Along with prevailing through so many hardships in her own life, Haywood’s work in policy change proves that listening to the stories of others is the first step to enact systemic changes and policies within New Orleans. One example would be her work to overturn Solicitation of Crimes Against Nature laws (SCAN). Due to their ability to gain trust in the community, Women with a Vision shared the stories of women publicly in order to gain traction and bring in an outside legal team for the defense of the victims. Her ability to engage and relate to the community allowed for women to feel more comfortable to step forward and participate in the civil rights suit. The nine anonymous plaintiffs used in the suit had their names taken off the state sex offender list along with policy changes regarding equal punishment to “sex workers” engaging in anal sex to those found guilty of having vaginal intercourse. In 2013 Louisiana agreed to take every person convicted of SCAN off the sex offender list and these people would now not be denied housing, healthcare and other resources they were denied to prior. Deon is able to use her small platform to spark change due to her compassion and relatability. She provides support and counseling while also fighting for policy change. By fighting legal issues from a more humanistic approach, Women with a Vision proves how community organizations no matter how small can implement changes within their community. Deon listens to the stories, connect and adapt programs in order to make the people who seek out their help feel more comfortable.

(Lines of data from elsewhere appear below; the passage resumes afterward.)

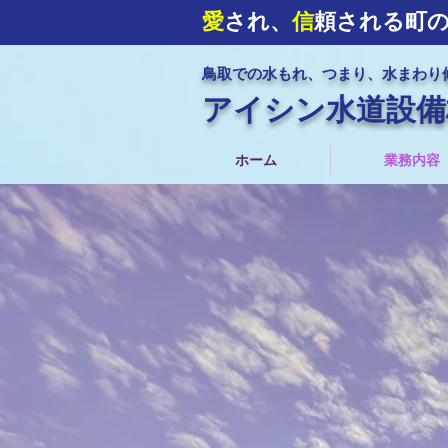
愛
され、
信
頼される町
鳥取での水もれ、つまり、水まわり
アイシン水道設備
ホーム
業務内容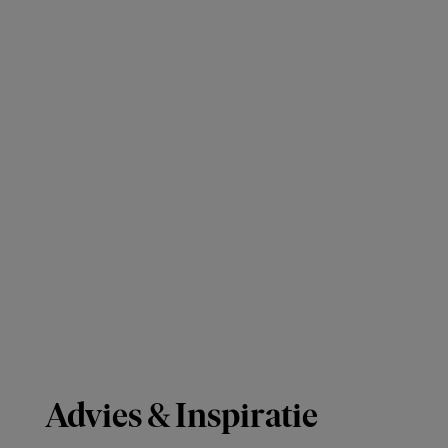
Advies & Inspiratie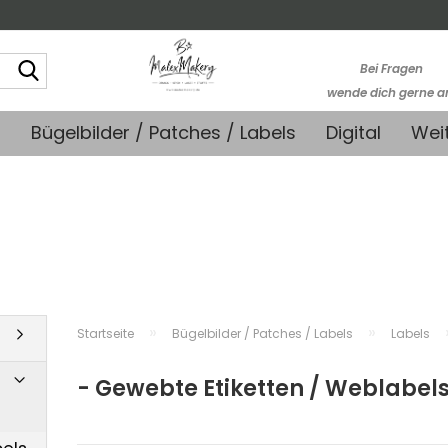
Suche...
Bei Fragen
wende dich gerne a
kontakt@stoffmonk
+
Bügelbilder / Patches / Labels
Digital
Wei
-Kein telefonische
Support-
»
»
Startseite
Bügelbilder / Patches / Labels
Labels
- Gewebte Etiketten / Weblabel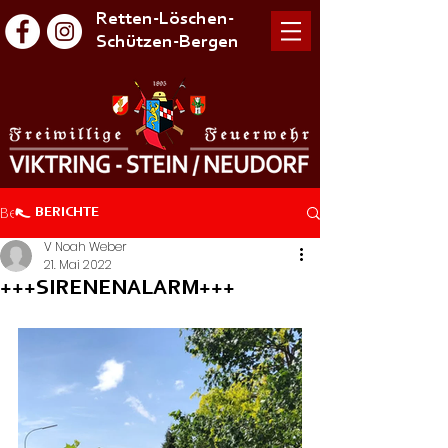
Retten-Löschen-
Schützen-Bergen
Beitrag
BERICHTE
V Noah Weber
21. Mai 2022
+++SIRENENALARM+++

While hardships have certainty not made her job easy, Deon Haywood has assisted Women with a Voice in being a “leading voice on Black women and criminalization in the American South” and advancing community led policy solutions internationally and locally. Her countless awards that she has received only provide a small understanding of what her work has done for the black women in New Orleans and across the country. Deon Haywood’s approach to policy change was the bridge between the marginalized groups affected by SCAN and the legal mechanisms to declare these laws unconstitutional. Her ability to listen and relate to the marginalized communities is what makes her and the organization at large so exceptional.